4 Critical Motor Requirements Needed for a LiDAR System

Traditional light detection and ranging (LiDAR) technology is performed through an electromechanical design and is installed on top of a vehicle. This device is designed to continuously rotate and scans the surrounding area of the vehicle to map the distance the automobile is from surrounding objects. This allows a large number of autonomous vehicles as well as standard vehicles to either navigate passive and dynamic environments totally or provide emergency level avoidance techniques such as automatic breaking when the sensor signal is interrupted. Spinning LiDAR systems incorporate multiple components inside a housing that must be rotated using a motor that is specifically selected based on key criteria needed for the application. This article will cover the four most important considerations that designers of electromechanical LiDAR systems must be aware of.  

Noise And Vibration

One of the biggest performance issues Engineers may encounter is excessive noise and vibration generation. Automobiles already have a lot of moving parts that produce vibrations in many different ways, adding one more item to this list is not desirable by any means and can have an adverse effect on a final design. Limiting noise can be a major challenge when designing a LiDAR system if not handled properly. The incorporation of simple rubber standoffs is never enough.  

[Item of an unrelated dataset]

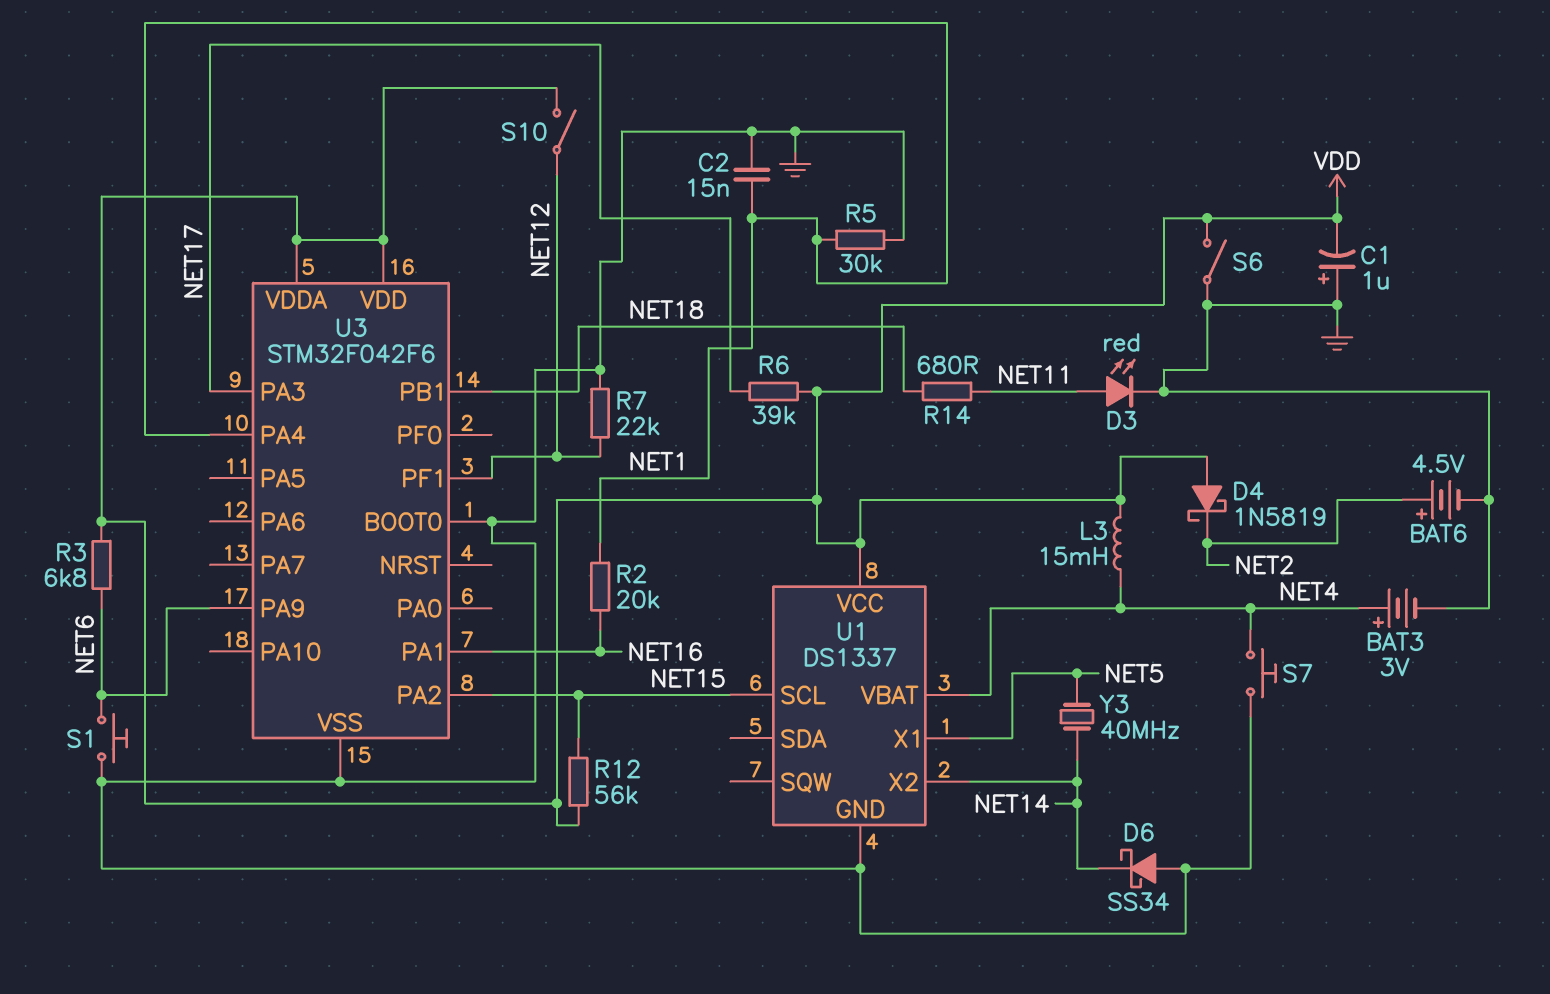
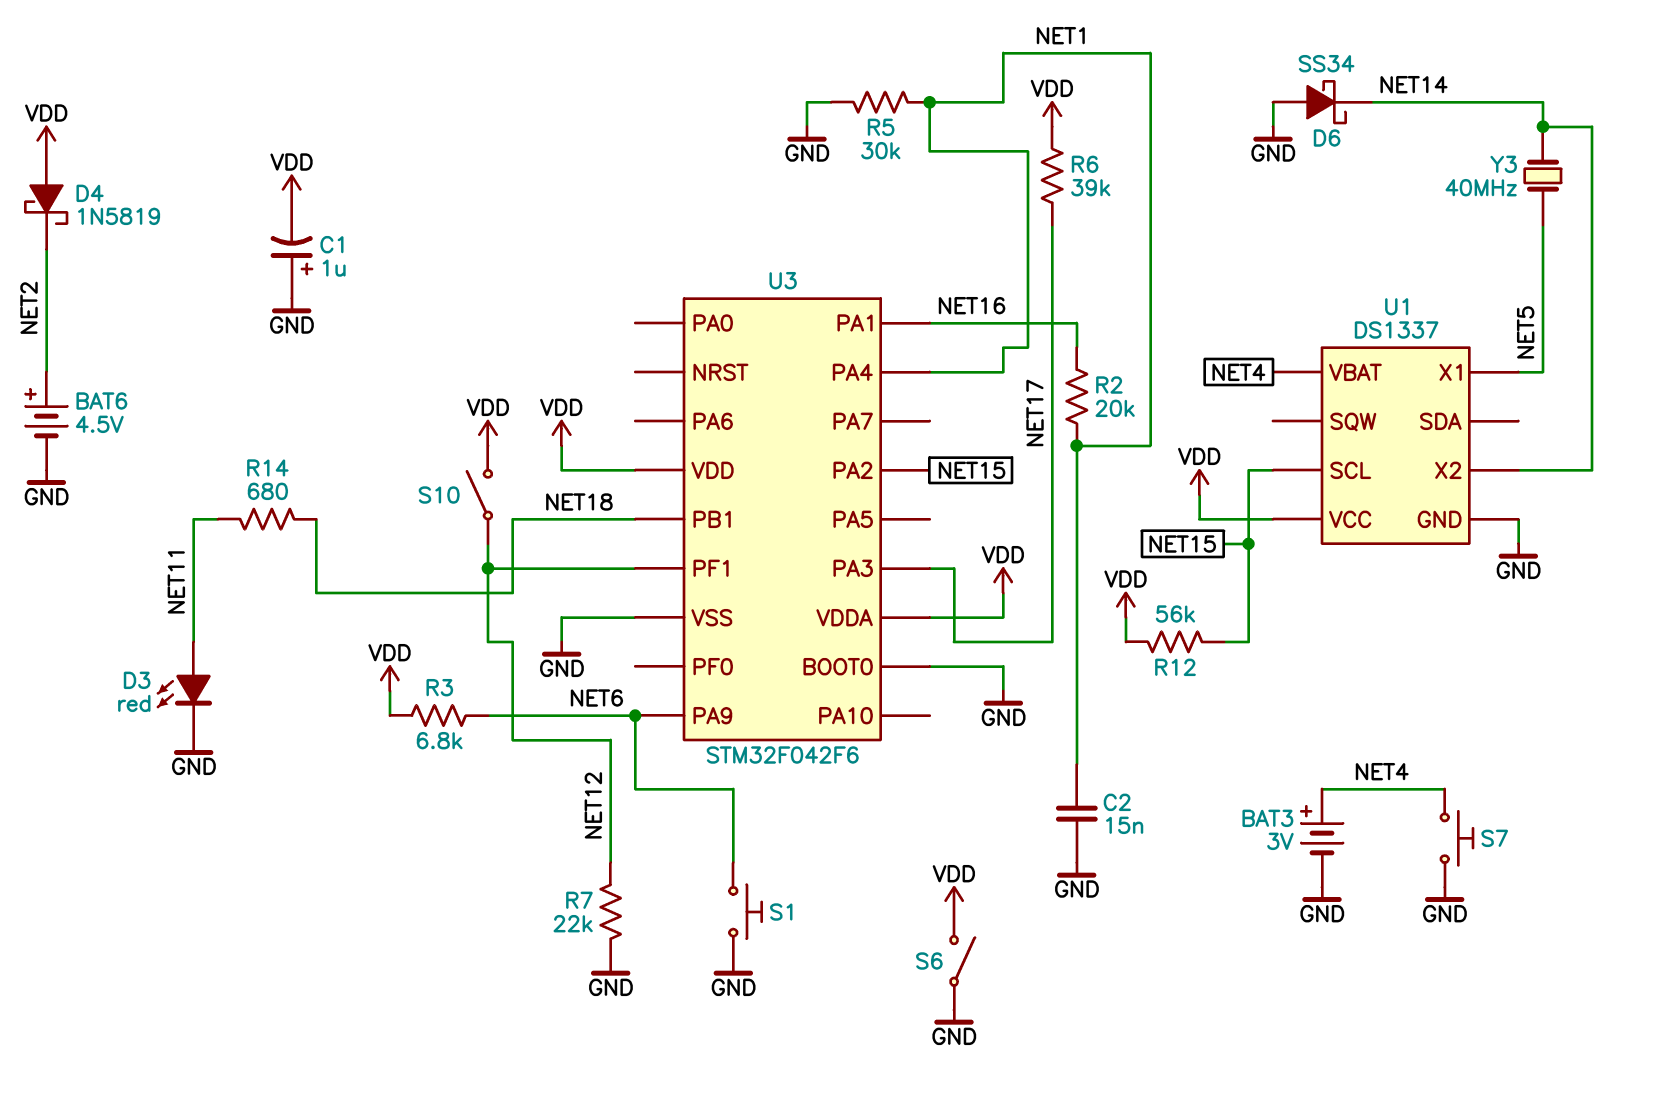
L3: 15mH (NET4, VDD) -> none

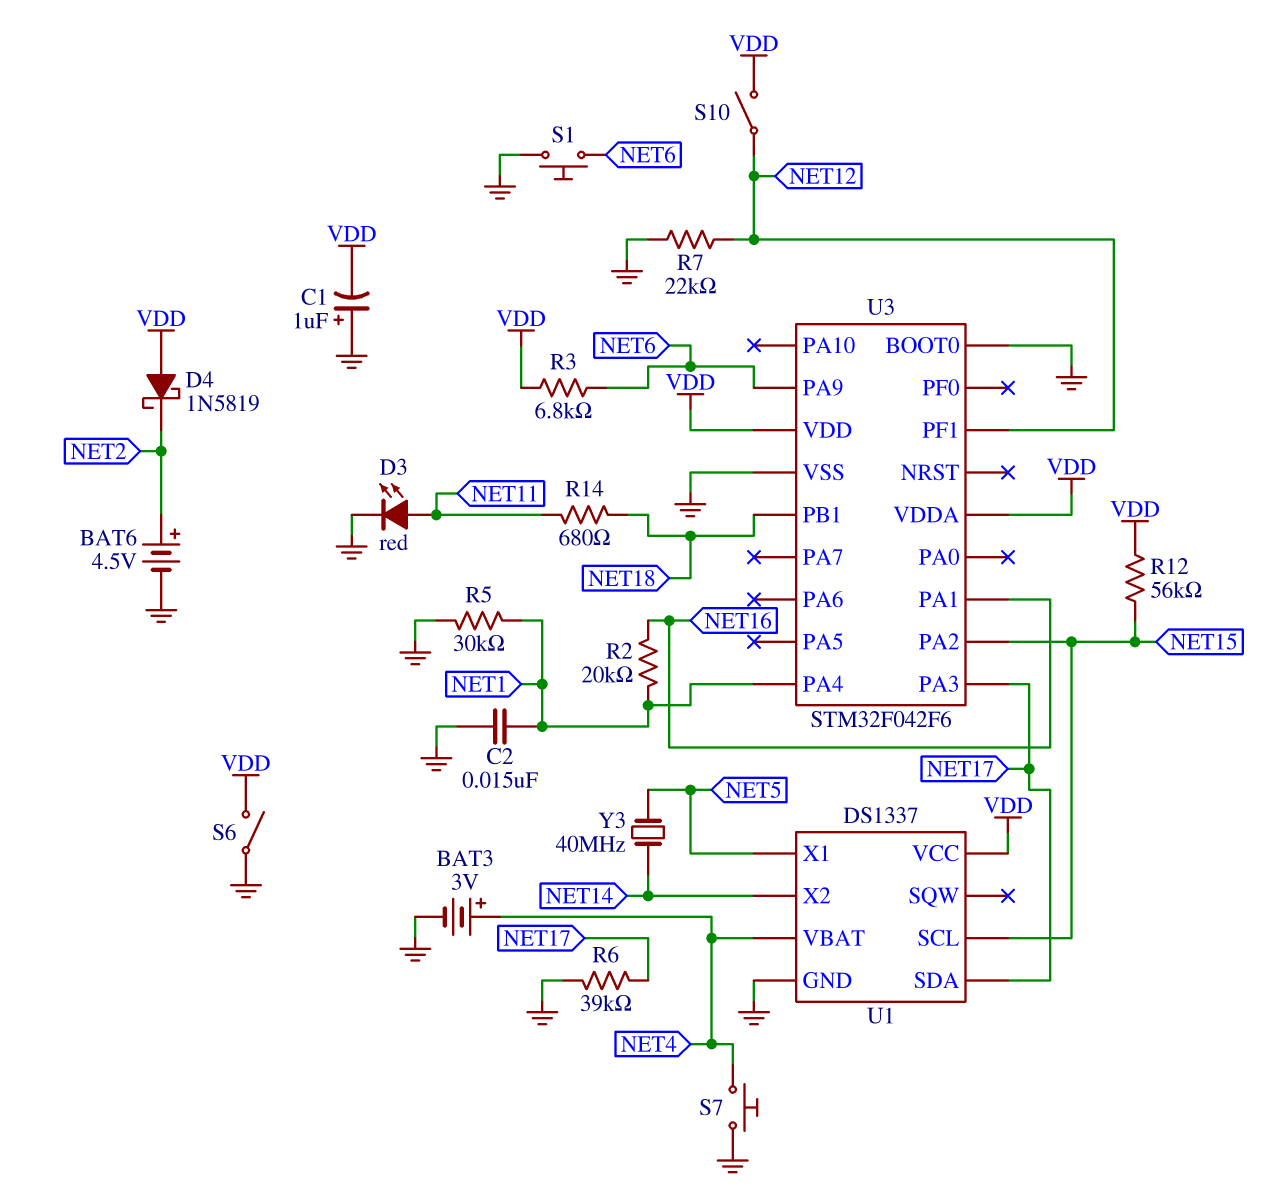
D6: schottky SS34 (A GND, K NET14) -> none
R6: 39k (NET17, VDD) -> 39k (GND, NET17)
U1 pin SDA: none -> NET17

The noise generated in electromechanical LiDAR systems is a result of the slow speeds at which the motor operates. Spinning LiDAR systems tend to operate at lower speeds. These slow speeds make a standard motor prone to what is known as cogging. Cogging is a common effect that happens in electric motors. Cogging is the jerky motion caused when the magnets in the stator and rotor “snap” from one winding to the next. The vibration induced through cogging not only makes for a noisy system it can also affect scanning accuracy. For this reason, the LiDAR system needs to use a motor that has been specifically designed to eliminate cogging. This can be achieved in several ways, including through the use of a slotless motor (see Figure 1). In many cases, the motor's winding can be customized to minimize vibrations or resonance at specific speed ranges. Some advanced systems might also integrate custom electronics that can tune out some of the vibrations on the control side, therefore eliminating the no-cogging requirement for the motor itself. This may be a more costly approach.  

Size and Shape

LiDAR manufacturers, like most manufacturers today, are very concerned with the size and shape of the components they use based on how compact the design must be. Compact motors, exhibiting very small thicknesses often in the few millimeter range are ideal for these applications. Reducing the height of the overall LiDAR mechanism means it can be installed in a small amount of real estate, always a precious commodity in automobile designs.  

Once again, the frameless motor configuration is an ideal selection for these low-profile designs not only because of the reduction in motor thickness but by allowing the LiDAR designer to better integrate their housing with the motor.  

Environmental Protection

The need for a global approach to designing automobiles has made it difficult for some designers because environmental conditions can be so varied. This is particularly true when considering electrical components. For example, a typical automotive environment can include weather extremes, which can affect the motor and other components of a LiDAR system, from very low temperatures ranging from -25 C in the snow and ice to very high temperatures ranging to +180 C in the blazing desert sun.  

The outer enclosure of a LiDAR system is often sealed for protection. For example, typical corrosion resistance can be met with nickel plating or the standard e-coating. Enclosures also help to keep out other environmental concerns such as dust, dirt, and moisture.  

Torque and Speed

Having taken care of some of the structural concerns for the motors used in LiDAR systems, designers are left with standard application specifications to be concerned about. Similar to any motor-driven operation, the torque requirement for the motor in a LiDAR system is dependent on the weight and orientation of the load. For a LiDAR system, which is fairly lightweight, the primary torque requirement is more a result of acceleration and inertial loads placed on the motor. Typically requested torques for LiDAR systems appear to hover around 0.2 Nm. Even for the largest systems on the market, only a 1 Nm torque is considered as a maximum.  

As mentioned earlier when discussing noise and vibration, the speeds needed for standard LiDAR systems run around 300 to 1500 RPMs, which is much slower than the 10,000 RPM plus speeds used in a lot of other applications. Although these are slower speeds than a lot of motion systems might require, LiDAR systems operate constantly, with no downtime or change in speed once they’ve been turned on. During operation, the LiDAR system must be able to run reliably at these speeds for the entire life of the automobile, which can extend well over twenty years.  

As LiDAR systems are being incorporated into more automobiles as a safety device in the least and as an autonomous vehicle requirement, designers and manufacturers are becoming more specific about their needs and more adamant about the quality of the internal components.